Assigned task: Print the entries exactly as they appear, and omit any images.

[Camera intrinsics data]

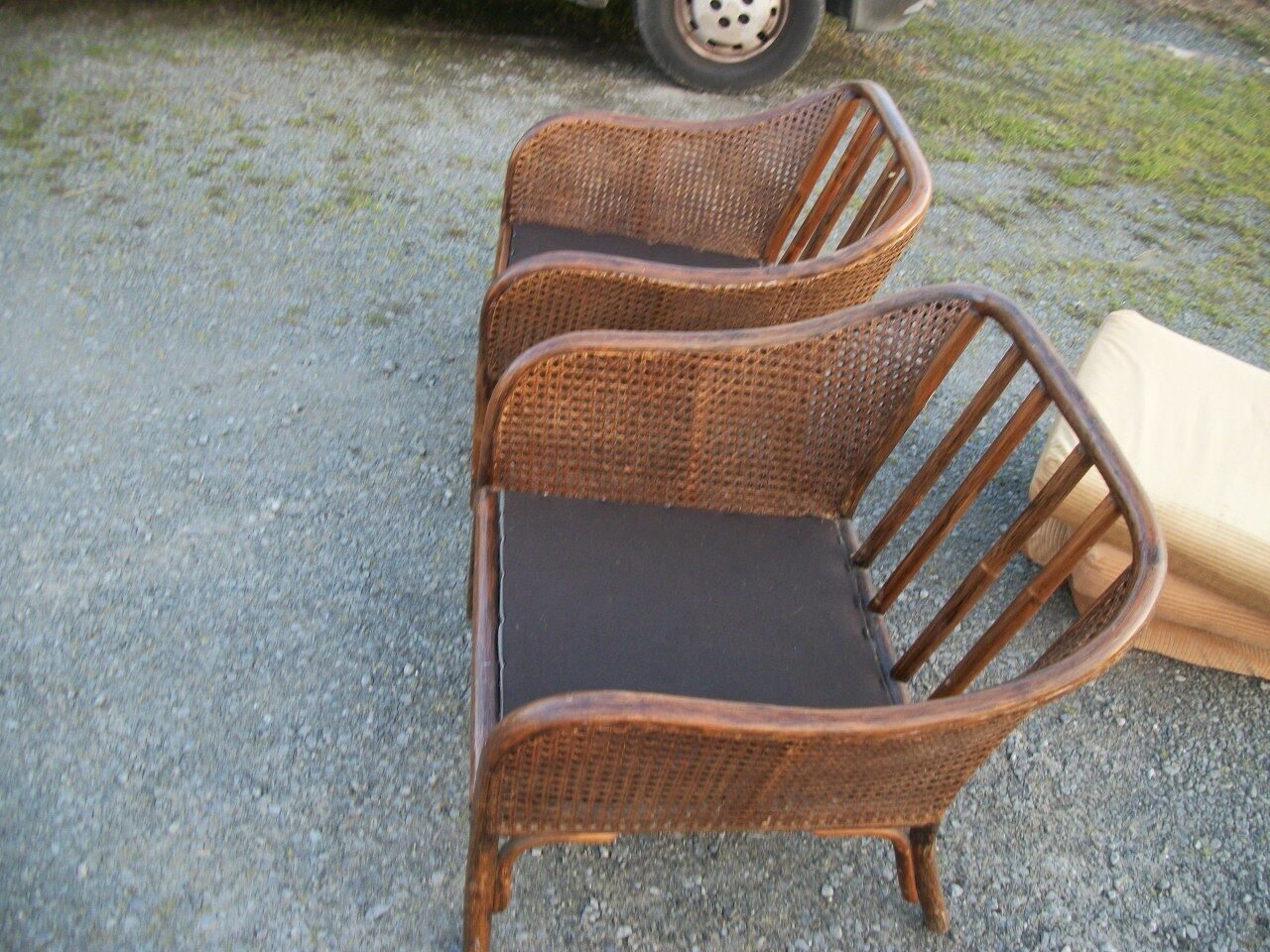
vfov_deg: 44.2
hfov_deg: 56.8
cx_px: 635
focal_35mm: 32
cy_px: 476
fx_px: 1174
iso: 80
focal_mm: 5.7
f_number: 2.9
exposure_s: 1/50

Response to this task:
vfov_deg: 44.2
hfov_deg: 56.8
cx_px: 635
focal_35mm: 32
cy_px: 476
fx_px: 1174
iso: 80
focal_mm: 5.7
f_number: 2.9
exposure_s: 1/50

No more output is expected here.